:: Available records ::
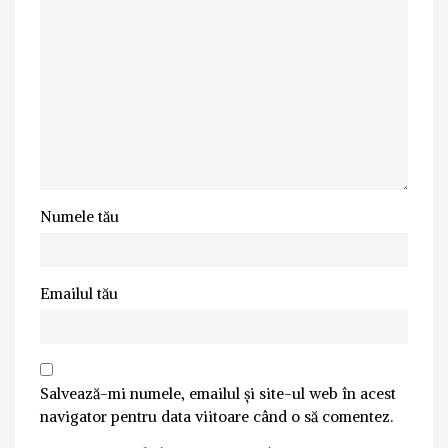
Numele tău
Emailul tău
Salvează-mi numele, emailul și site-ul web în acest
navigator pentru data viitoare când o să comentez.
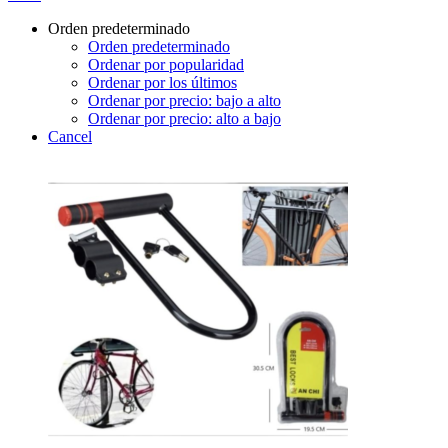
Orden predeterminado
Orden predeterminado
Ordenar por popularidad
Ordenar por los últimos
Ordenar por precio: bajo a alto
Ordenar por precio: alto a bajo
Cancel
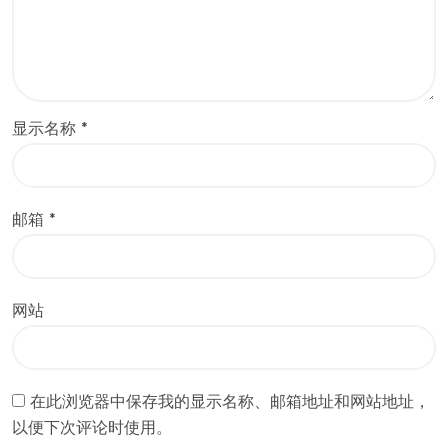
显示名称
*
邮箱
*
网站
在此浏览器中保存我的显示名称、邮箱地址和网站地址，
以便下次评论时使用。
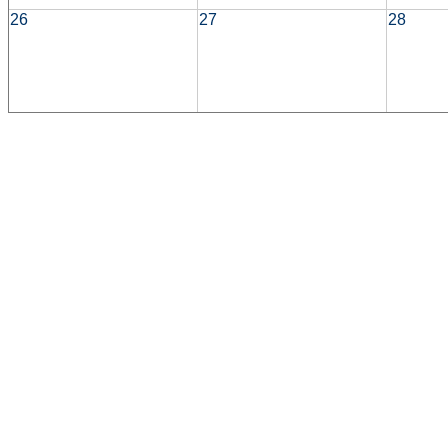
26
27
28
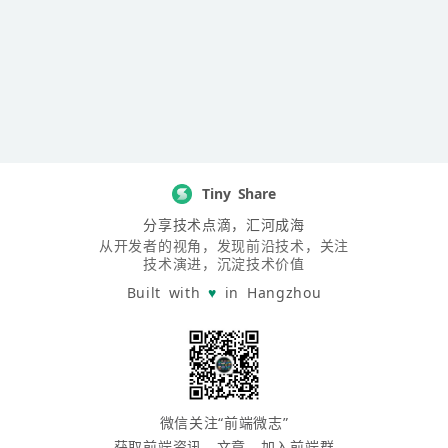
Tiny Share
分享技术点滴，汇河成海
从开发者的视角，发现前沿技术，关注
技术演进，沉淀技术价值
Built with
♥
in Hangzhou
微信关注“前端微志”
获取前端资讯、文章，加入前端群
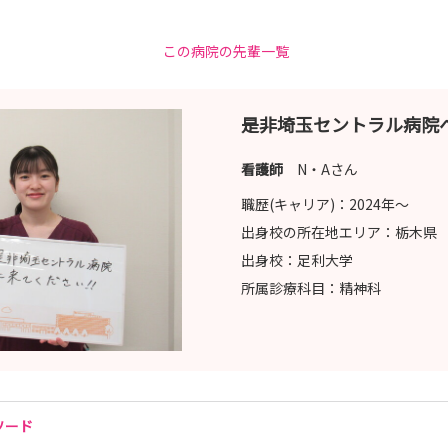
しております。
この病院の先輩一覧
しください！
用担当
是非埼玉セントラル病院
看護師
N・Aさん
職歴(キャリア)：
2024年〜
出身校の所在地エリア：
栃木県
出身校：
足利大学
所属診療科目：
精神科
ソード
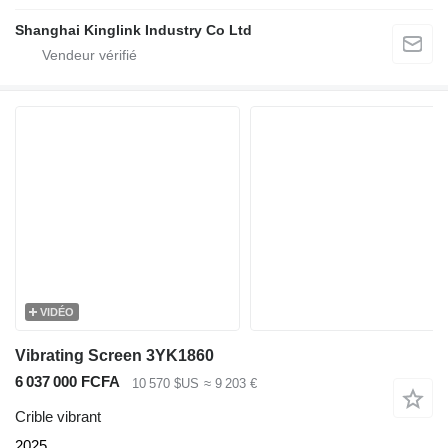
Shanghai Kinglink Industry Co Ltd
VIDÉO
Vibrating Screen 3YK1860
6 037 000 FCFA
10 570 $US
≈ 9 203 €
Crible vibrant
2025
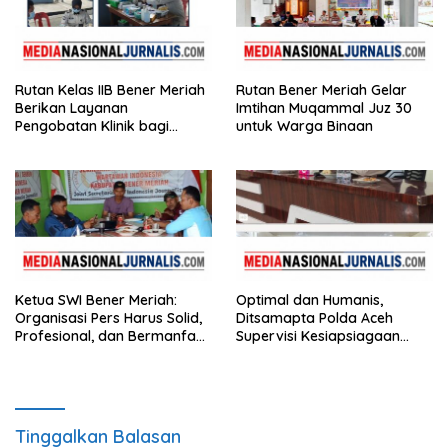
Rutan Kelas IIB Bener Meriah
Rutan Bener Meriah Gelar
Berikan Layanan
Imtihan Muqammal Juz 30
Pengobatan Klinik bagi
untuk Warga Binaan
Warga Binaan
Ketua SWI Bener Meriah:
Optimal dan Humanis,
Organisasi Pers Harus Solid,
Ditsamapta Polda Aceh
Profesional, dan Bermanfaat
Supervisi Kesiapsiagaan
bagi Masyarakat
Dalmas Polres Bener Meriah
Tinggalkan Balasan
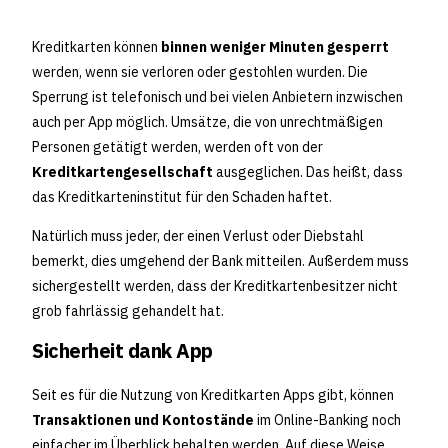
Kreditkarten können
binnen weniger Minuten gesperrt
werden, wenn sie verloren oder gestohlen wurden. Die
Sperrung ist telefonisch und bei vielen Anbietern inzwischen
auch per App möglich. Umsätze, die von unrechtmäßigen
Personen getätigt werden, werden oft von der
Kreditkartengesellschaft
ausgeglichen. Das heißt, dass
das Kreditkarteninstitut für den Schaden haftet.
Natürlich muss jeder, der einen Verlust oder Diebstahl
bemerkt, dies umgehend der Bank mitteilen. Außerdem muss
sichergestellt werden, dass der Kreditkartenbesitzer nicht
grob fahrlässig gehandelt hat.
Sicherheit dank App
Seit es für die Nutzung von Kreditkarten Apps gibt, können
Transaktionen und Kontostände
im Online-Banking noch
einfacher im Überblick behalten werden. Auf diese Weise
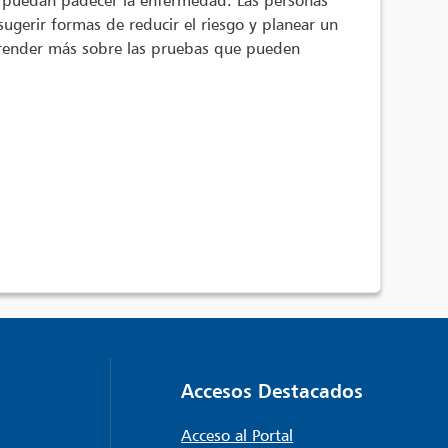
a puedan padecer la enfermedad. Las personas
gerir formas de reducir el riesgo y planear un
prender más sobre las pruebas que pueden
Accesos Destacados
Acceso al Portal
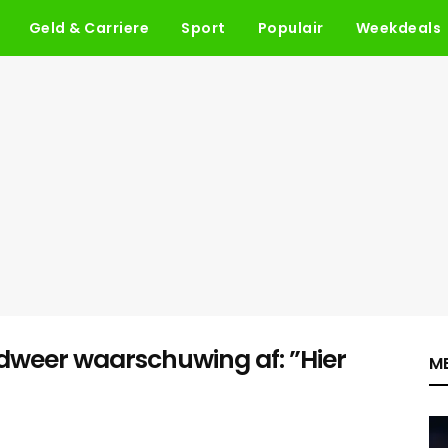
Geld & Carriere
Sport
Populair
Weekdeals
weer waarschuwing af: ”Hier
ME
:::
## Work to complete
Reproduce the lines of the entries above without any changes, beginning with the line that contains "Kreditkarten können" and continuing through the end of the entries. Leave the pictures out of your answer.

## Finished exercise
Kreditkarten können
binnen weniger Minuten gesperrt
werden, wenn sie verloren oder gestohlen wurden. Die
Sperrung ist telefonisch und bei vielen Anbietern inzwischen
auch per App möglich. Umsätze, die von unrechtmäßigen
Personen getätigt werden, werden oft von der
Kreditkartengesellschaft
ausgeglichen. Das heißt, dass
das Kreditkarteninstitut für den Schaden haftet.
Natürlich muss jeder, der einen Verlust oder Diebstahl
bemerkt, dies umgehend der Bank mitteilen. Außerdem muss
sichergestellt werden, dass der Kreditkartenbesitzer nicht
grob fahrlässig gehandelt hat.
Sicherheit dank App
Seit es für die Nutzung von Kreditkarten Apps gibt, können
Transaktionen und Kontostände
im Online-Banking noch
einfacher im Überblick behalten werden. Auf diese Weise
a puedan padecer la enfermedad. Las personas
gerir formas de reducir el riesgo y planear un
prender más sobre las pruebas que pueden
Accesos Destacados
Acceso al Portal
Geld & Carriere
Sport
Populair
Weekdeals
weer waarschuwing af: ”Hier
ME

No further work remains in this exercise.